大きな太陽が摩天楼の上に乗っかっています。
もうすぐ時間は午後8時半になります。
サンセットクルーズとしては、ちょうどいい時間だったでしょうか?

ダウンタウンが近づくと、船は進路を少し西に向けました。
それに従って、摩天楼と太陽の位置が少しずつずれてきます。

オークランドのシンボル「スカイタワー」も夕日に染まります。

わずか10分あまりのサンセットクルーズですが、とってもお値打ちだと思います。
デボンポートへの船旅は、絶対にこの時間がオススメです。
オークランドの船旅:ワイヘキ島① 40分で観光客に人気の島へ
天然の良港であるオークランドの周辺には、およそ50もの島々が浮かんでいます。

その中でも観光客に一番人気があるのが「ワイヘキ島」。
私たちもフェリーに乗って、ワイヘキ島へ行ってみることにしました。

ワイヘキ島行きのフェリーが出るのも、ダウンタウン・フェリー・ターミナル。
ただし、デボンポート行きが1番埠頭から出発するのに対して、ワイヘキ島行きのフェリーはお隣の2番埠頭から出るのでお間違いなく。

料金は、往復40NZドル(約2880円)です。

ワイヘキ島行きのフェリーは、屋上に広々としたデッキ席もありますが、空いている1階の後部座席に座りました。
自転車も置いてあります。

船は定刻の午後6時にダウンタウン・ターミナルを出港します。

ワイヘキ島へは船でおよそ40分。
途中、いくつかの島を通り過ぎます。
オークランドの船旅:ワイヘキ島② 点在する火山島と鳥獣保護区

デボンポートを過ぎて、まず右手に見えてくるのが「ブラウンズ島」。
直径800mほどの緑の草に覆われた無人島です。
いかにも牧歌的に見えますが、この島も噴火によって誕生した火山島で、環境保全省によって管理されています。

一方、左手には「ランギトト島」。
島の直径は5kmで、ずっと大きな島ですがやはり人は住んでいません。
この島は50以上の火山があるオークランド火山帯の中でも最も新しい火山島で、およそ600年前の噴火によって海上に姿を現しました。
去年突然噴火し、観光客が犠牲となったホワイト島は、ここから200kmほど東へ行ったところにあります。
オークランド周辺地域は、太平洋プレートがオーストラリアプレートの下に潜り込み、大量のマグマを蓄えている火山帯の上にあるのです。

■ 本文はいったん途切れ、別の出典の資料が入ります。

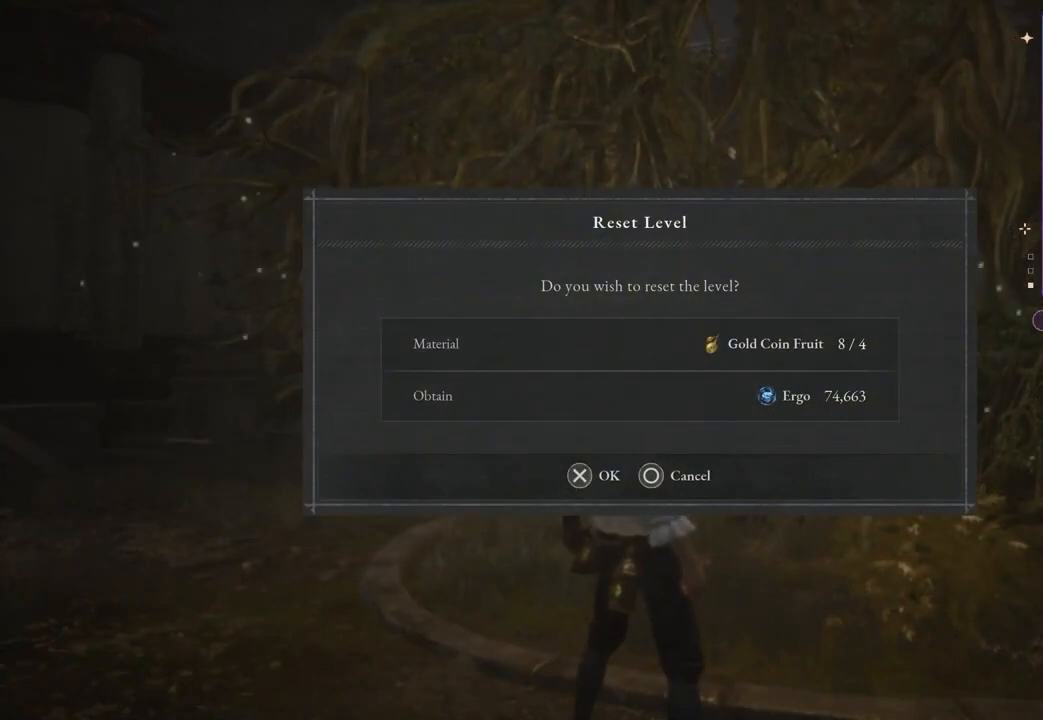
{"dt_ms": 500, "buttons": [], "left_stick": "center", "right_stick": "center", "events": [[33, "CROSS", "down"], [100, "CROSS", "up"]]}
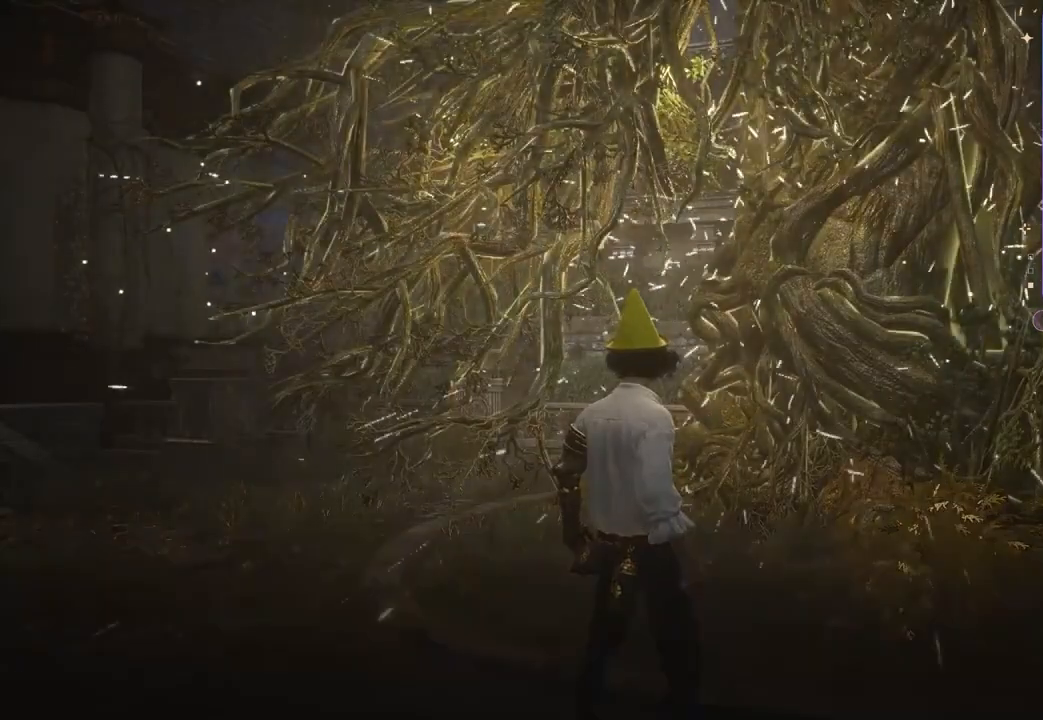
{"dt_ms": 500, "buttons": [], "left_stick": "center", "right_stick": "center", "events": []}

溶岩がまだゴロゴロしているランギトト島には、複数のトレッキングコースが整備されていて、海抜259mの山頂に登るとオークランド周辺の多島海を一望することができるそうです。

そのランギトト島の東隣にあるのが「モトゥタプ島」。
2つの島は第二次大戦中に作られた橋で結ばれ、歩いて行き来することができるそうです。

溶岩と低木で覆われたランギトト島とは違って、島全体に牧草地が広がっています。
でも羊が飼われているわけではなく、害獣を駆除した鳥類保護区になっています。
キャンプ場もあって、大都市のすぐ近くにあって自然の中で過ごすことができるスポットとして訪れる人も多い人気の島です。

再び右手に島が現れました。
戦争中に捕虜収容所が置かれていた「モトゥイヘ島」です。

戦後は羊牧場などに利用されていましたが、2000年からは環境保全省と住民たちが協力して「モトゥイヘ・プロジェクト」を立ち上げ、固有種の木々や野鳥の保護区となっています。
ニュージーランド各地で行われている「生態系回復プロジェクト」の成功例とされているそうです。

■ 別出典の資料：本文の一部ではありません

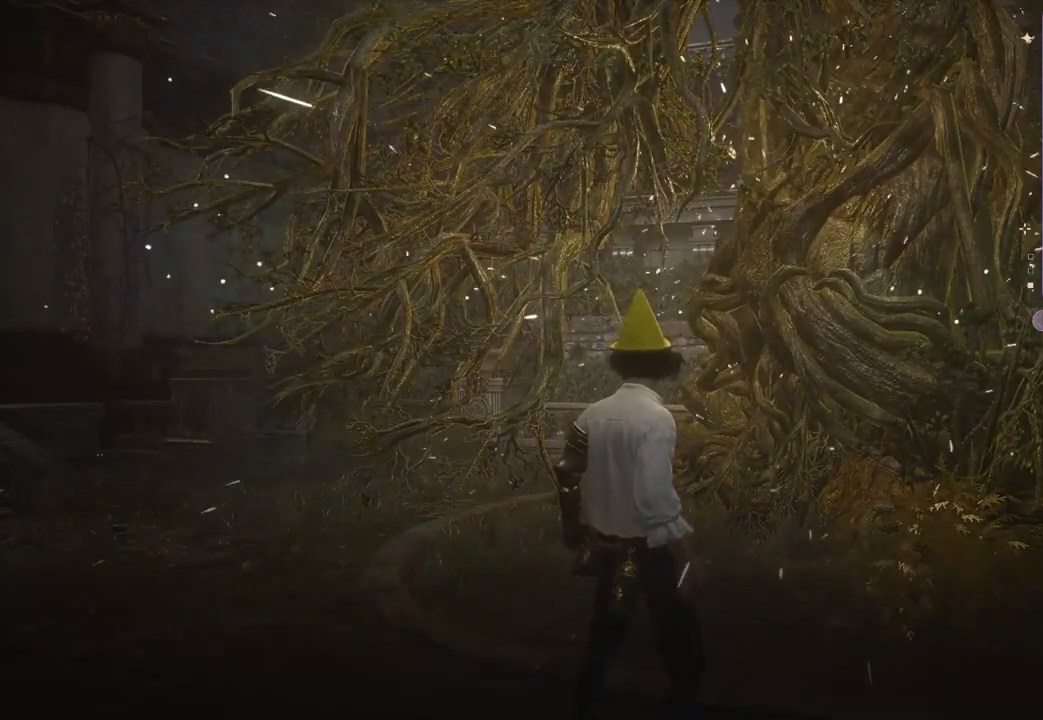
{"dt_ms": 500, "buttons": [], "left_stick": "center", "right_stick": "center", "events": []}
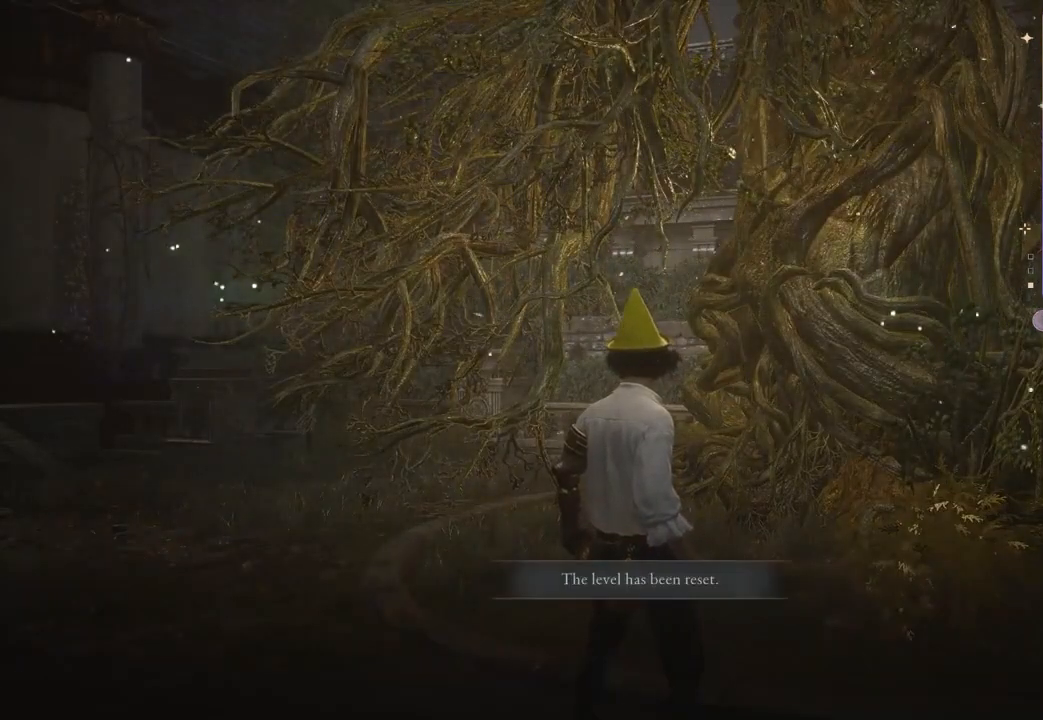
{"dt_ms": 500, "buttons": [], "left_stick": "center", "right_stick": "center", "events": []}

こうした個性豊かな島々を眺めながら、のんびりと船旅を楽しむことおよそ40分。フェリーは目的地ワイヘキ島に到着しました。
深い入り江には、たくさんのヨットが帆を休めています。

ここはオークランド近海の島々の中でもとびっきりのリゾートアイランドなのです。

入江を見下ろす斜面には、深い木々に囲まれて豪邸が立っているのが見えました。
オークランドの船旅:ワイヘキ島③ 路線バスに飛び乗って島巡り

こちらが私たちが乗ってきたフェリーです。
島に到着したのは、午後6時45分ごろ。
行き先もわからず来てしまった私たちは、目の前で出発しそうな路線バスに飛び乗りました。

このバスがどこに向かうのか? 私たちはどこで降りればいいのか? まったくわかりません。
でも、所詮は島です。
良さそうなところがあれば飛び降りればいいし、なければ戻って来ればいいと割り切って、車窓の風景を楽しみました。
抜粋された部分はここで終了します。